I am a retired English teacher who also had some Latin in high school. The evolution of the English language and other languages interests me.
The evolution of Latin is more complicated than I realized many years ago. I am sure I don't understand all the parts to it, but here is my understanding.
The Romans spoke and wrote Latin.
However, as is true of any language, the spoken and the written languages differed. They were not separate dialects and they were mutually intelligible, but the spoken Latin was much more informal, as spoken languages tend to be, and was more flexible and responsive to changes. It gradually lost many of the cases and pronunciations that Classical Latin retained.
The written language tended to be more conservative and changed less.

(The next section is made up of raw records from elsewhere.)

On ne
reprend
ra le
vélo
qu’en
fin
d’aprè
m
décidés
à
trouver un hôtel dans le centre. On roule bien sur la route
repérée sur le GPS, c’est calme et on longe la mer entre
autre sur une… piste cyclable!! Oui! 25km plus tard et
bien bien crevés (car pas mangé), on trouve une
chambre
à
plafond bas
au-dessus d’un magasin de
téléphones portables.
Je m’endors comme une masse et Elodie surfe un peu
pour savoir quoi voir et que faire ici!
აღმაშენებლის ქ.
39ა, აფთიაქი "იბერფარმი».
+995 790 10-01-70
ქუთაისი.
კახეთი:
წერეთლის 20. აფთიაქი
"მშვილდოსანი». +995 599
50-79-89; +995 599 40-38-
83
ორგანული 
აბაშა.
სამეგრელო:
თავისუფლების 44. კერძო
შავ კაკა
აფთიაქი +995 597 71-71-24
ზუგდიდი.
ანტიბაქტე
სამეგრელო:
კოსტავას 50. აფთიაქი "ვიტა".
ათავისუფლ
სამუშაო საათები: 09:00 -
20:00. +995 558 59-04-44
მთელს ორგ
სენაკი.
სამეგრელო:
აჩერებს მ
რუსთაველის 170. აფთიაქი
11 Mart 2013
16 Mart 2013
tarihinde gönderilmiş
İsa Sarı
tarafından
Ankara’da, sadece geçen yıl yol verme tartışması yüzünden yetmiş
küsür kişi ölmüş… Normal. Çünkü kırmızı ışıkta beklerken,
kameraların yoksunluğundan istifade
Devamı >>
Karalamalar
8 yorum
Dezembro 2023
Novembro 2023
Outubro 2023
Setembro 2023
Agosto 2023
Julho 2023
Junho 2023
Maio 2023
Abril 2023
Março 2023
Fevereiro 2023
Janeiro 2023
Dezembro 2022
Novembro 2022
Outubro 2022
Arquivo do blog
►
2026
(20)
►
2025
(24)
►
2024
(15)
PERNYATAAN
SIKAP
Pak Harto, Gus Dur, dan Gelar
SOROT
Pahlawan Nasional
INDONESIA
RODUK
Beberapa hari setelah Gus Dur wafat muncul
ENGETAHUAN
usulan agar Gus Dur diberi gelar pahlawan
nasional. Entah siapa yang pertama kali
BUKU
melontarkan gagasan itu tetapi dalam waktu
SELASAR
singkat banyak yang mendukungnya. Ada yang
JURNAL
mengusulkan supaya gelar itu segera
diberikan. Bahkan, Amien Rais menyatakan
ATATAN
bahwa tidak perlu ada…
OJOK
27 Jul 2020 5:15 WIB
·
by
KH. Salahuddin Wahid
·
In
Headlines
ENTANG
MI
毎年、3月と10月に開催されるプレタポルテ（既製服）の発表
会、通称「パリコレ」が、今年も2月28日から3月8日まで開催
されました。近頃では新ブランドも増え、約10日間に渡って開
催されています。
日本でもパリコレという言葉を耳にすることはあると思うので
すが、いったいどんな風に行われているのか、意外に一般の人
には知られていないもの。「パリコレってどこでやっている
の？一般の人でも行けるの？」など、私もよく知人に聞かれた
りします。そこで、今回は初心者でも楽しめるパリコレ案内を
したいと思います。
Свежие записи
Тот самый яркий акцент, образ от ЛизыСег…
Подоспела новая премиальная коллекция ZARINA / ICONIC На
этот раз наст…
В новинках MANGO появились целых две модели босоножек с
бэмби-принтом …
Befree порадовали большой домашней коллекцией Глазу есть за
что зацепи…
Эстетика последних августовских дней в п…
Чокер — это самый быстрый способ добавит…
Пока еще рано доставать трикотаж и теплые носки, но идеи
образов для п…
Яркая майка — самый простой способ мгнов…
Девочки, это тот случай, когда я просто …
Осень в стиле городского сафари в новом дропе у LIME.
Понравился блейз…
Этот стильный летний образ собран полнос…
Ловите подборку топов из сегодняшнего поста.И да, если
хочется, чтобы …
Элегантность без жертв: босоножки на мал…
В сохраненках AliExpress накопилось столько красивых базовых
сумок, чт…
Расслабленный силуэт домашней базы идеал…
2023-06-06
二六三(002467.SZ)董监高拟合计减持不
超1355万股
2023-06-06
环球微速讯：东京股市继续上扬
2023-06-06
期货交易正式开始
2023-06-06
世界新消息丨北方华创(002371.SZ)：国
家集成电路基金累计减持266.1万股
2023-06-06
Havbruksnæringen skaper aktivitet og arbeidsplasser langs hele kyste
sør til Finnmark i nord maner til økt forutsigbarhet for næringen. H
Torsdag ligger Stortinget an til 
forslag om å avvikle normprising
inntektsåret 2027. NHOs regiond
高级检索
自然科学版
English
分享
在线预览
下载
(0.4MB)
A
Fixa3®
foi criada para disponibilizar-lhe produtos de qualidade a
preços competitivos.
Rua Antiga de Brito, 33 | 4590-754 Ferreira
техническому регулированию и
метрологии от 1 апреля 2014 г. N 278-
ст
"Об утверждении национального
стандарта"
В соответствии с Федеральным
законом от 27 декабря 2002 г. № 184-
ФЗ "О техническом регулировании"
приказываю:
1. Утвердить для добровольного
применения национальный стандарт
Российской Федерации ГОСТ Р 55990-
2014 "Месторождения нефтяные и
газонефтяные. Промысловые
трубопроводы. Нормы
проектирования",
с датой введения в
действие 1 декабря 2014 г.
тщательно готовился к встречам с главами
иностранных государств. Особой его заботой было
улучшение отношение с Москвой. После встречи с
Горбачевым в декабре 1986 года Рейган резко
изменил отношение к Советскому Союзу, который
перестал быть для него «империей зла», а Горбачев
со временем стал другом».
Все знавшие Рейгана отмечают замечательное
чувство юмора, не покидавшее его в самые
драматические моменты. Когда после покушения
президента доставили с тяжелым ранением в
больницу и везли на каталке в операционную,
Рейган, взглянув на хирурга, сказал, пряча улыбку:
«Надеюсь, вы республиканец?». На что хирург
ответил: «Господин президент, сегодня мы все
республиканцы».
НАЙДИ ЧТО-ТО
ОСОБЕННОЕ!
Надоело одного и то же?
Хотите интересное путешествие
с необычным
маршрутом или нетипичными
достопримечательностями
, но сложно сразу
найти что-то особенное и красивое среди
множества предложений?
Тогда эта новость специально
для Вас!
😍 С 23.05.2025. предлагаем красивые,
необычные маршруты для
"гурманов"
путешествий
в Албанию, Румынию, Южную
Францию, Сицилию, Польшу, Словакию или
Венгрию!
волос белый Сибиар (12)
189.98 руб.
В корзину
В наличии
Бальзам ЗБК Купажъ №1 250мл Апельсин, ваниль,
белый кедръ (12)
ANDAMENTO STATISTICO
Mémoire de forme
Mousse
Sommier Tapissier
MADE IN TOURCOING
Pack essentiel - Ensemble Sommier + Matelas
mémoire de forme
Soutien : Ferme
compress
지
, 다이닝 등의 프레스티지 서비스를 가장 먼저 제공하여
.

Eventually the Latin that was closest to the spoken language came to dominate in Rome. Eventually it was so different as to become Old Italian.
As the Empire spread, the Latin spoken by the Roman occupiers merged with the local languages to form subsets of Latin, each of which took on the unique flavors supplied by the local language.
That's why Spanish and Romanian and French and Italian are "Romance" languages, derived from Latin, but also differing in many ways.
I am going to get the dates wrong on this, but just as an example, by the year 500 AD or so, the congregants at a Mass given in some town in France were no longer able to understand the Latin.
English and Latin share a common ancestor in that they are both Indo-European languages, but English is not a Romance language. (English is a Germanic language.) Latin has had a major influence on English, but it came during the Renaissance, not when England was occupied by the Romans.